* PROBLEMS TO SOLVE
1 > Render every line of the listing below as a JSON list of strings, one string per line, with blank lines dropped. Leave out the picture lines.
2 > Continue the mailing-list introduction from the point where it stops.

* TEXT UNDER STUDY
== Segment start ==

Introduction

Zouhair Maalej zmaalej at GNET.TN
Sun Jan 17 13:18:02 UTC 1999


Dear colleagues,
I apologize for those who are receiving this for the second time, and feel
extremely embarrassed to have sent HTML for those who could not read it (I
honestly did not know about this policy). Sorry, again.

Could someone tell me whether to post to this list I should send to
DISCOURS at linguist.ldc.upenn.edu or to discours at listserv.linguistlist.org.
Thanks.
Zouhair

Zouhair Maalej wrote:

> Dear all,
> Hello. I am an assistant professor of linguistics (University of Tunis
> I). I have been involved in different courses such as grammar,
> composition, introduction to linguistics, translation studies,
> comparative stylistics/rhetoric (Arabic-English), which are all
> approached from the perspective of language use.
>     My first contact with academic research was in contrastive
> linguistics ("A Contrastive Analysis of English and Tunisian Arabic
> Complement Sentences," 1983), which introduced me to formal linguistics
> and syntactic argumentation. My main thesis, however, as if by reaction
> to the frustration I felt with lifeless sentences took me into the realm
> of discourse analysis ("Metaphor in Politics and Economics Texts,"
> 1990). The main contribution of this thesis consisted in showing the
> limitations (at the time I started writing it this needed demonstrating)
> of the view of metaphoric discourse as a characteristic feature of
> literary discourse, with all the relevant implications.
>     My transactions with discourse have been more practical than
> theoretical. I have investigated metaphorical discourse (its making,
> processing, domains, and translation) and the discourse of advertising
> (with special reference to sociolinguistic perception, gender
> translation, the linguistics of persuasion). I have also attempted to
> submit some traditionally grammatical categories (modals and passives)

== Segment end ==

Dataset entries:
== Segment start ==

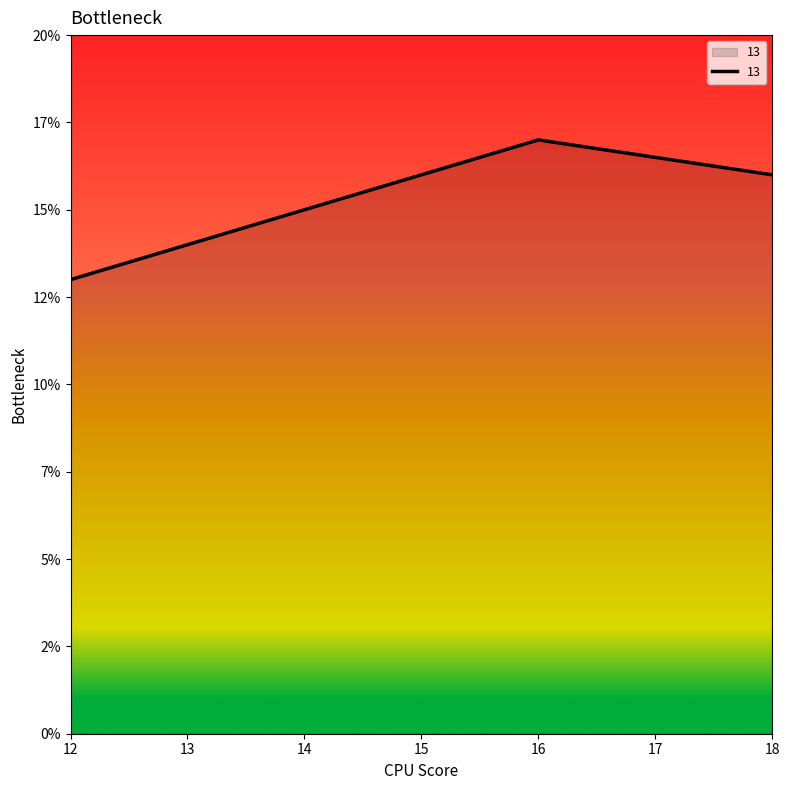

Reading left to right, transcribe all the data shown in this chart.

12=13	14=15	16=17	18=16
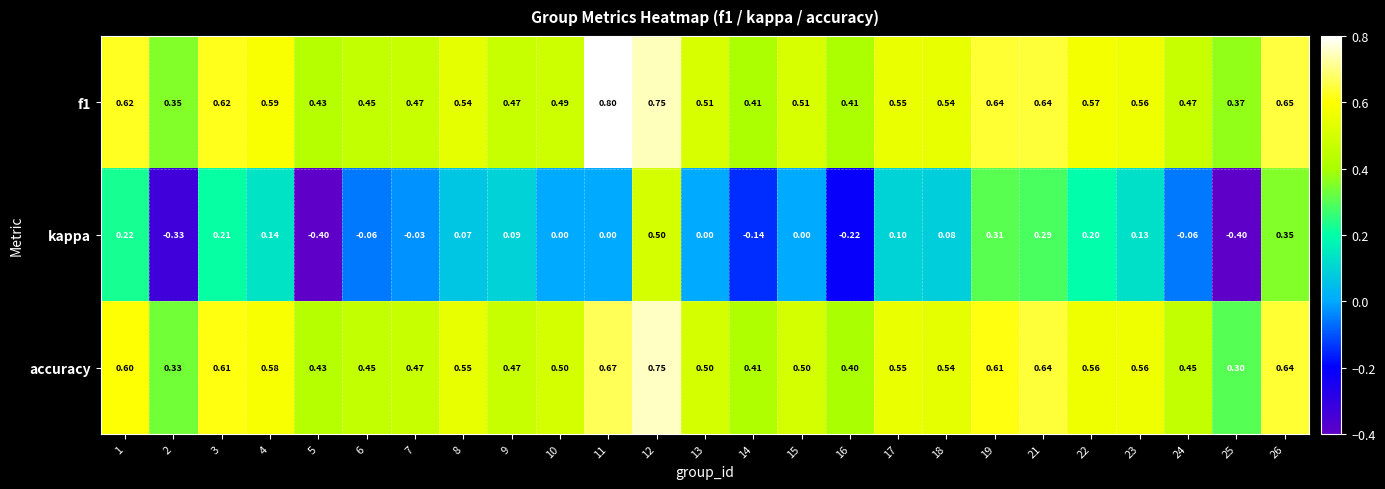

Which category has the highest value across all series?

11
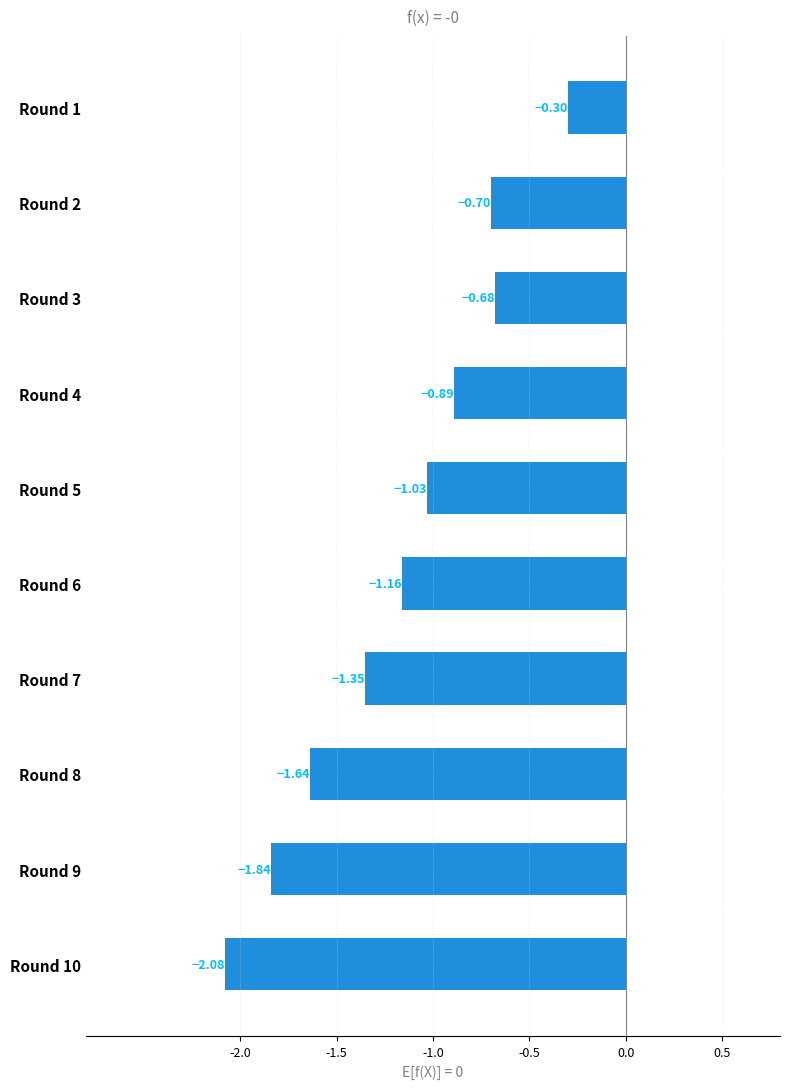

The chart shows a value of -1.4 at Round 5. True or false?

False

== Segment end ==

* ANSWER SECTION
1 >
[
  "Reading left to right, transcribe all the data shown in this chart.",
  "12=13\t14=15\t16=17\t18=16",
  "Which category has the highest value across all series?",
  "11",
  "The chart shows a value of -1.4 at Round 5. True or false?",
  "False"
]

2 >
> to a discourse-based account (namely, an cognitive-cum-pragmatic
> perspective). I have an ambitious project in mind: the expression of
> ideological stance in discourse, where I intend to show the failure of
> formal treatments (purely prescriptive in nature in academic settings)
> of categories such as determination, passivization, tense and aspect,
> conditionality, modality, speech and thought presentation, and adopt a
> broader discoursal framework.
>     In a course I teach labelled "Comparative Stylistics" (a kind of
> modern contrastive rhetoric), I approach DISCOURSE in a yet different
> light. The course includes comparing Arabic and English with special
> reference, among other things, to the use of features of orality and
> literacy, the different devices of coherence and cohesion, the different
> linguistic resources (co-ordination, subordination, sentence types,
> etc.) and their stylistic differences, and standards of textuality.
>
>     If any of you are interested in what I am doing or in having a look
> at some of my papers, they are welcome to contact me directly through my
> e-mail (zmaalej at gnet.tn).
>
> Thanks for your patience.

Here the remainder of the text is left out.